Хендрикс приложил к его губам палец.
– Смотри, мы сейчас оставим тебя поразмыслить над своим поведением. Запомни: долго или быстро – решать тебе. Расскажешь правду – все произойдет быстро и безболезненно. Обманешь – и тебе будет очень больно, и продлится это очень долго. Ты меня понял?
Тейт ничего не ответил.
– Ты понял меня? – переспросил Хендрикс угрожающе.
Пленник кивнул.
– Очень хорошо. Мы сейчас оставим тебя, а ты как следует поразмысли обо всем. Мы с напарником пойдем перекусим, а ты расслабляйся тут. Когда мы вернемся, ты расскажешь нам все о Сюзанне Ломбард. Или я сделаю так, что ты пожалеешь о своем упрямстве.
Хендрикс говорил спокойно, равнодушно, как о чем-то обыденном, словно решал, какого пива выпить.
Затем он кивнул Дженн, и они вышли, оставив Тейта болтаться в его камере. Тот пытался остановить их и вопил до тех пор, пока они не закрыли за собой дверь.
– О ком рассказать? О ком?! Я не знаю никакой Сюзанны! Не знаю! Какая еще Сюзанна Ломбард, эй, мужик! Я не знаю ее.
Он кричал снова и снова.
Дженн предпочла включить хеви-метал, лишь бы не слышать его голос. Он был так убедителен, так старался выполнить все, что ему говорили… Был так искренен… Ее сердце могло бы смягчиться, если б до этого Дженн много раз не наблюдала подобные сцены. Комната для допросов – величайшая школа актерского мастерства. Этим мерзавцам соврать так же просто, как высморкаться. Они бывают так убедительны, что у нее порой закрадывалась мысль, а не убеждают ли они самих себя в собственной невиновности. Но в конечном итоге все это не имело никакого значения. Единственная разница между всеми ними заключалась в том, как быстро допрашиваемые начинали это понимать. Дженн посмотрела на часы и нажала кнопку на пульте. Камера Тейта осветилась ярким молочно-белым светом. Его тело дернулось; было видно, как он кричит, будто свет обжигал его.
Музыка продолжала грохотать.
Дженн и Хендрикс вышли из камеры Тейта на солнечный свет. Дженн заперла дверь, затем они сняли свои комбинезоны и маски. В камере было отвратительно грязно и нечем дышать, так что оба обливались по́том. Хендрикс в одних трусах отошел в сторонку и закурил. Дженн в ее шортиках и лифчике даже не пришло в голову возмущаться откровенным нарядом напарника. В конце концов, они давно уже не придавали значения таким условностям.
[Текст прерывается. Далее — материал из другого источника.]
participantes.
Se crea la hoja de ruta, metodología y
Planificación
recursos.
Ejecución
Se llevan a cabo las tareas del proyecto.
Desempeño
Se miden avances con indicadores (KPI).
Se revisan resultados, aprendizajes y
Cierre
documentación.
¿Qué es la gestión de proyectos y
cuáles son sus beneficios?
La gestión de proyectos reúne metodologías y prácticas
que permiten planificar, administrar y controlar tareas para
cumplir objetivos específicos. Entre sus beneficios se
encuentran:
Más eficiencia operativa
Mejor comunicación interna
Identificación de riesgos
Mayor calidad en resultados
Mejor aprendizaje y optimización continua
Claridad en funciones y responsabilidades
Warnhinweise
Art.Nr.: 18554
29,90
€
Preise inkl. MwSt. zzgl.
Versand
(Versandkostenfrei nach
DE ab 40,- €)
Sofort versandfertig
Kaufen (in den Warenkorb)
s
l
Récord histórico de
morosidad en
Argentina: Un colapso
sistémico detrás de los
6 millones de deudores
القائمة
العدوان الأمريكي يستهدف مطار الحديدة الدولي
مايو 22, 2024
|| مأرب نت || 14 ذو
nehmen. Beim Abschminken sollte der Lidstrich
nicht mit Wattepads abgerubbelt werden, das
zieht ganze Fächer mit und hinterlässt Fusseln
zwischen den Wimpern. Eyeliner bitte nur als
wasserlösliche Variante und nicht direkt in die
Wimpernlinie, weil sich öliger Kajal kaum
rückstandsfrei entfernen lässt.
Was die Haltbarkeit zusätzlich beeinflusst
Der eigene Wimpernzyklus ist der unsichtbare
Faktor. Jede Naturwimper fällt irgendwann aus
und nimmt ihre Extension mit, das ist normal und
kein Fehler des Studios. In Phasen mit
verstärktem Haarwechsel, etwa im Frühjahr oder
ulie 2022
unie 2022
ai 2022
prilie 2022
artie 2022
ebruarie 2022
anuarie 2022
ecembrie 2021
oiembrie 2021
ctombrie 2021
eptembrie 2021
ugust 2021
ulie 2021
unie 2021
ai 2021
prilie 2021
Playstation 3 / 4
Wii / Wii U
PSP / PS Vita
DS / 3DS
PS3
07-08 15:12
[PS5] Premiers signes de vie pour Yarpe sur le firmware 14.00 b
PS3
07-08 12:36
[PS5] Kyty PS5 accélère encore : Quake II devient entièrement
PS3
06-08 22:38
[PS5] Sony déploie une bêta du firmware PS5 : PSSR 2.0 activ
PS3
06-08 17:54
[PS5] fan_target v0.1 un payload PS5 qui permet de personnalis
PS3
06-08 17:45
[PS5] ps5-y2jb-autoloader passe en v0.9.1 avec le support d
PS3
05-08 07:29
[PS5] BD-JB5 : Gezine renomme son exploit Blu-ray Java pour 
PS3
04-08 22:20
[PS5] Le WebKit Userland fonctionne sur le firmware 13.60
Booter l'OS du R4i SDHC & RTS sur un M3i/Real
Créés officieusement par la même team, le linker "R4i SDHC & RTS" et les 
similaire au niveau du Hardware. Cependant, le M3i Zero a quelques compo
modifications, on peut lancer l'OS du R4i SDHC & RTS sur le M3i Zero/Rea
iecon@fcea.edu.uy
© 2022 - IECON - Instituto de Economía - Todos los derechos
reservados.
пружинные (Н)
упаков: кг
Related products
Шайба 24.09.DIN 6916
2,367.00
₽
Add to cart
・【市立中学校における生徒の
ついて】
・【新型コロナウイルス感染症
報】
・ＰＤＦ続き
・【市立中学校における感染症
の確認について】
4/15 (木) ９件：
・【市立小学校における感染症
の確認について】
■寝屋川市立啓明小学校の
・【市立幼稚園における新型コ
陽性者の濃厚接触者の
Дженн направилась к своему командному пульту, по пути выудив из кулера четыре бутылки воды. Затем нашла небольшое затененное место, прислонилась спиной к стене и без сил сползла на землю. Когда вернулся Хендрикс, она протянула ему бутылку.
– Который час? – спросил он.
– Да шут с ним, с часом! Какой сегодня день недели?
Он достал телефон и сунул ей под нос.
– Когда успел наступить четверг? – изумилась она.
Они работали с Тейтом уже четвертый день. Дело продвигалось медленно, и Дженн с Хендриксом разошлись во мнении, насколько далеко им удалось уйти. Хендрикс считал, что все идет хорошо; Дженн несколько удивлялась тому, как все затянулось. Она рассчитывала расколоть Тейта значительно раньше. У этого жалкого похитителя детей оказался более крепкий характер, чем она ожидала. Ясно было лишь, что Тейт смирился с безнадежностью собственного положения. Теперь он смотрел на Дженн и Хендрикса как на богов, вершителей его судьбы. На этом этапе он старался угодить им, хотя и не признаваясь пока в собственной вине. Это был стандартный промежуточный этап. Он все еще ходил кругами, но с каждым разом эти круги становились все у́же.
В течение первых двух дней Тейт рассказывал сказку о том, что никогда даже не слышал о Сюзанне Ломбард и ее похищении. Это была глупая ложь, и Хендриксу пришлось поднажать на него, чтобы тот прекратил отпираться. Это случилось во вторник. Они заставили Тейта все рассказать. Он, естественно, был в курсе истории Сюзанны Ломбард и знал ее в подробностях. Но при этом не рассказал им ничего такого, о чем не сообщалось бы в прессе. Более того, он клялся, что никогда не пытался взломать серверы АКГ.